***** Document section *****

Thanks for the update Springy! I to have no idea what goes into making them so its fascinating to hear!


----------



## lauraandjack (10 February 2013)

My whip is a molucca cane one, looks similar to the top one in your pic, I'd say most of this kind are probably ladies or childs whips as they are quite slim to hold, I actually find the knobbles quite comfy as it gives a bit of grip and it sits in your hand quite nicely.

Gents ones seem to have thicker shafts and longer hooks, mine has quite a short hook.

No idea on lengths sorry, my whip is in the lorry at the yard!


----------



## Springy (13 February 2013)

The 2 restored whips













Im very pleased with them  and oh was delighted too


----------



## Festive_Felicitations (13 February 2013)

They look lovely! Thanks for sharing the finished photos!


----------



## Springy (14 February 2013)

The photos dont do them justice they are lovely


----------



## Hunters (15 February 2013)

Beautiful whips


----------



## Springy (3 April 2013)

Hi... I just wanted to share the beautiful local craftsmanship that has gone into making these gifts..... Now they are eventually done.....hubbys is a bespoke black buffalo horn carved horses hoof handle with wedding date in roman numerals engraved into the silver collar and initials on the other side of the collar and a black thorn shank.... Mine is a stunning carved antler with a black thorn hand stripped shank. With a coloured buffalo horn crown and white buffalo horn neck with an engraved (with my initials) silver collar.... I cannot reccommend this work highly enough and the pictures dont do justice .....


----------



## Springy (3 April 2013)




----------



## Springy (3 April 2013)

***** Data to examine *****

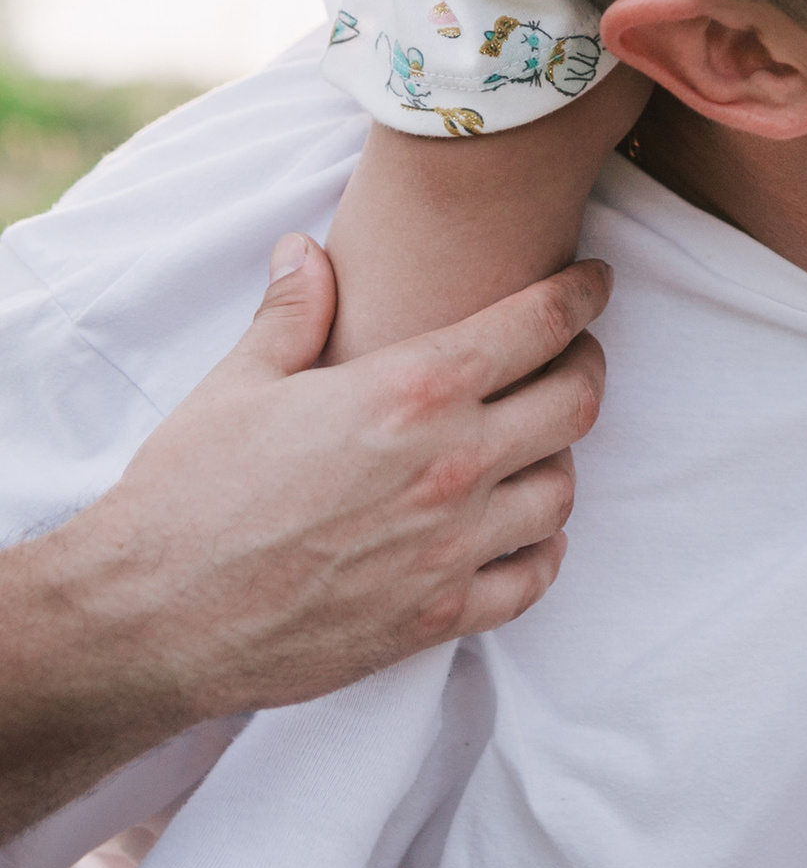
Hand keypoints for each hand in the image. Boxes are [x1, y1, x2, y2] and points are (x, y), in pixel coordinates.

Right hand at [0, 238, 609, 838]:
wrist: (151, 614)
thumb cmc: (188, 491)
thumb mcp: (238, 383)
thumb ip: (291, 312)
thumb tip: (304, 250)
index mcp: (410, 392)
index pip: (537, 325)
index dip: (579, 295)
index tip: (594, 283)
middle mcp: (449, 465)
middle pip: (574, 404)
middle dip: (585, 368)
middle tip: (574, 356)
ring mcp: (451, 547)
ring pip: (561, 492)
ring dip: (557, 461)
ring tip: (536, 445)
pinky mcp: (438, 617)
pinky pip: (531, 579)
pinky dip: (538, 550)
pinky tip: (519, 531)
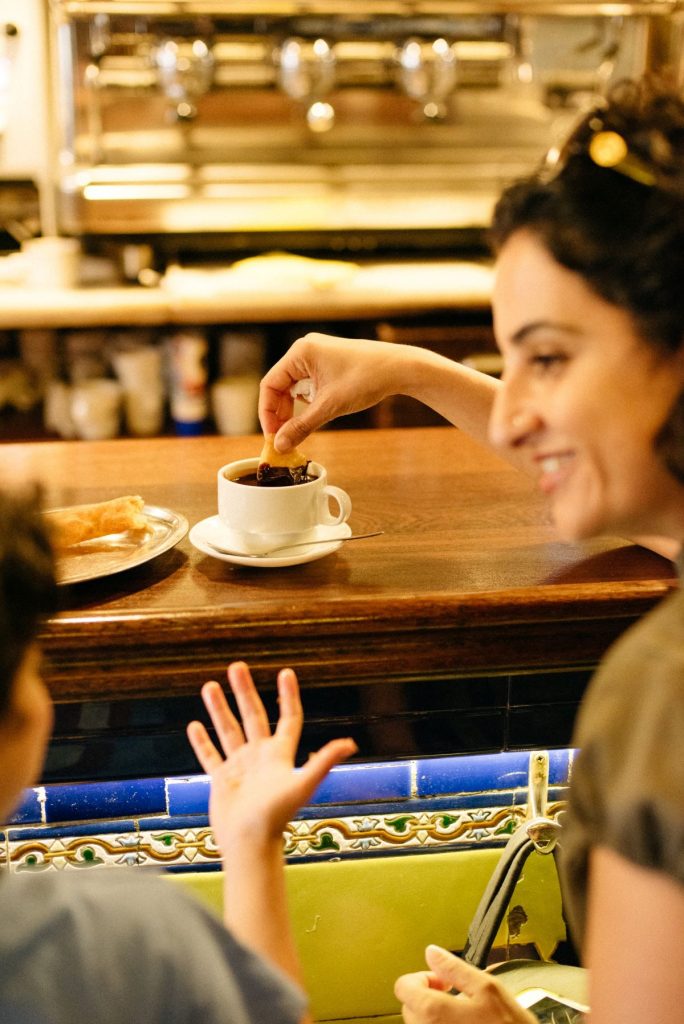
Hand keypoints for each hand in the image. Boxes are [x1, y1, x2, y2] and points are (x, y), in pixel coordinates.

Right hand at [187, 661, 356, 853]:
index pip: (287, 717)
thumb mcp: (302, 784)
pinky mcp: (221, 781)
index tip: (285, 672)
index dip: (288, 695)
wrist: (250, 844)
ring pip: (229, 731)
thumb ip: (324, 761)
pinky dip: (202, 741)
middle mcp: (260, 757)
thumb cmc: (276, 816)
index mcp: (280, 754)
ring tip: (210, 685)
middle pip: (253, 716)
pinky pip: (210, 756)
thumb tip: (351, 743)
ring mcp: (240, 768)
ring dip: (219, 709)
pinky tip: (194, 725)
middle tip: (236, 666)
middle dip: (244, 691)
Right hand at [258, 333, 401, 450]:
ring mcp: (317, 355)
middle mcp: (305, 349)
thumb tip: (280, 445)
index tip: (272, 435)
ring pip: (294, 388)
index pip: (270, 384)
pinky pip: (308, 385)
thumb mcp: (330, 406)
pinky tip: (315, 415)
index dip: (268, 413)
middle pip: (280, 386)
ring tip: (299, 430)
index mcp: (300, 352)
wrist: (400, 368)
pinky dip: (308, 403)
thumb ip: (301, 426)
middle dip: (280, 414)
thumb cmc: (367, 379)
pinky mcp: (329, 363)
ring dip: (294, 410)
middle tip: (284, 438)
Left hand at [395, 946, 535, 1023]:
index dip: (424, 977)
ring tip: (463, 1015)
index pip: (403, 986)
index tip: (443, 980)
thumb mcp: (488, 989)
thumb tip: (433, 953)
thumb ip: (455, 967)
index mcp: (434, 1011)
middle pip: (410, 1006)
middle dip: (429, 996)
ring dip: (436, 1015)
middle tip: (455, 995)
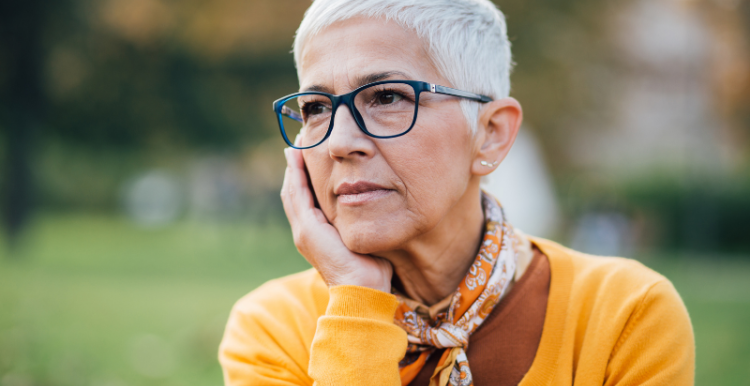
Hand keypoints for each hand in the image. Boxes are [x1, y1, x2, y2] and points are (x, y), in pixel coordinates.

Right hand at [281, 146, 392, 292]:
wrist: (362, 291)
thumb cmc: (369, 270)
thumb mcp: (363, 239)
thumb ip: (361, 224)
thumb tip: (375, 210)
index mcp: (316, 234)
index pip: (305, 199)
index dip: (304, 177)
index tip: (308, 155)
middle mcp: (304, 232)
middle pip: (294, 191)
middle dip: (295, 167)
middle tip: (298, 143)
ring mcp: (303, 231)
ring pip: (292, 190)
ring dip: (293, 166)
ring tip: (296, 145)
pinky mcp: (307, 229)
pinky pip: (297, 194)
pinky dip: (295, 174)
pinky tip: (296, 157)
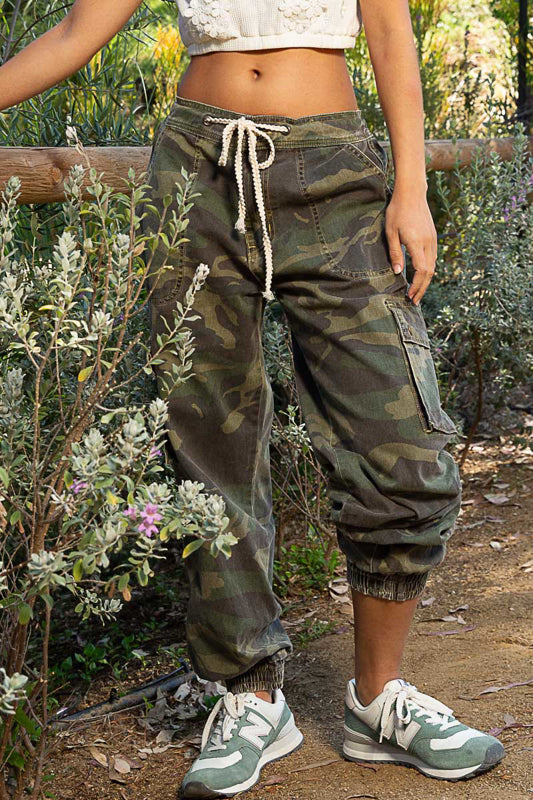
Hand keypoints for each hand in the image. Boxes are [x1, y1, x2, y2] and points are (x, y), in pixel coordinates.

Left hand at [385, 188, 437, 304]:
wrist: (412, 193)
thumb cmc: (397, 211)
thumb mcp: (391, 232)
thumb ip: (395, 253)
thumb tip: (398, 273)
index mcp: (417, 243)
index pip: (422, 271)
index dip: (417, 286)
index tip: (409, 296)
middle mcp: (429, 243)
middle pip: (430, 273)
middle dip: (422, 289)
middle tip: (413, 301)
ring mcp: (433, 240)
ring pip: (433, 266)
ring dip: (425, 281)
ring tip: (416, 291)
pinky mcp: (433, 237)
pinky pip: (433, 258)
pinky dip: (427, 270)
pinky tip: (420, 275)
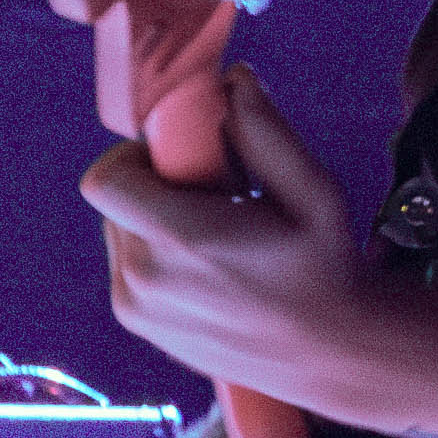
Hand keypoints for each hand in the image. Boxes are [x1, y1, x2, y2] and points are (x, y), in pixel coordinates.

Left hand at [80, 69, 385, 405]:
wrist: (331, 356)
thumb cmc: (325, 270)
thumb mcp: (314, 193)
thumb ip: (267, 133)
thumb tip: (234, 80)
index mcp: (182, 241)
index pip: (106, 178)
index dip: (136, 156)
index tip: (181, 158)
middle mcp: (144, 279)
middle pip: (115, 201)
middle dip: (155, 188)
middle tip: (215, 198)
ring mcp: (135, 307)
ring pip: (118, 232)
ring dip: (155, 222)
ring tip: (216, 237)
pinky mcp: (136, 324)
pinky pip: (126, 266)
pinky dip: (155, 255)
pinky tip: (208, 267)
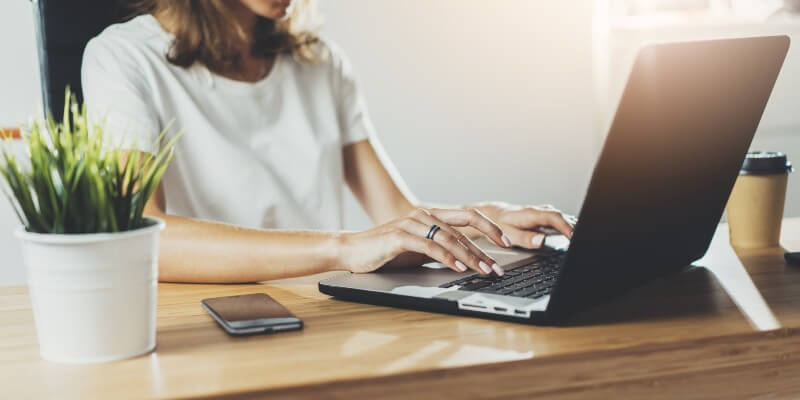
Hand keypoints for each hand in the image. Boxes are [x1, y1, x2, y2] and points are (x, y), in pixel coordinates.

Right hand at [339, 208, 510, 275]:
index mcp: (431, 216)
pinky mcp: (400, 236)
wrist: (352, 250)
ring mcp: (412, 223)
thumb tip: (466, 259)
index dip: (490, 227)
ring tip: (484, 271)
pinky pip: (430, 246)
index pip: (468, 216)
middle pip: (464, 227)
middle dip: (485, 248)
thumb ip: (440, 249)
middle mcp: (424, 215)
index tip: (507, 242)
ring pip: (450, 238)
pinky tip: (459, 268)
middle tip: (499, 266)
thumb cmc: (385, 251)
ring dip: (470, 256)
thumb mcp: (418, 250)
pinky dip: (448, 258)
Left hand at [475, 202, 574, 248]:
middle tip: (582, 239)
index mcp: (531, 213)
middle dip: (574, 227)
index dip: (566, 227)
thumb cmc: (499, 224)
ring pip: (561, 217)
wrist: (493, 214)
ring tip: (580, 238)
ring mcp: (541, 212)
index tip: (574, 238)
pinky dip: (566, 225)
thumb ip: (525, 238)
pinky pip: (558, 219)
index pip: (554, 217)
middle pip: (561, 216)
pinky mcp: (542, 216)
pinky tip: (571, 234)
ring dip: (572, 225)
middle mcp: (538, 211)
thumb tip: (542, 240)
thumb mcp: (509, 234)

*****

Work to be completed » Continue the forum thread about the restored whips and carved sticks from the point where it stops.

Answer to this exercise »
----------



## Springy (3 April 2013)




----------



## Springy (3 April 2013)




----------



## Springy (3 April 2013)




----------



## Springy (3 April 2013)




----------



## Springy (3 April 2013)

Sorry im on phone hence all the rubbish pics and lots of posts


----------



## Springy (3 April 2013)

Im so pleased with them... well worth paying for bespoke ones


----------



## Springy (15 April 2013)

I take it nobody else liked them  lol....... slopes off stage right.......sad face.......


----------



## Maesfen (15 April 2013)

Don't worry about it, it's all down to personal taste; what suits one won't suit another.

FWIW, the first two whips look fine and usable but the last ones, for me are beautifully crafted but too arty farty for practical use, decorative items only IMHO, sorry if it's not what you wanted to hear but you did ask.


----------



## Springy (15 April 2013)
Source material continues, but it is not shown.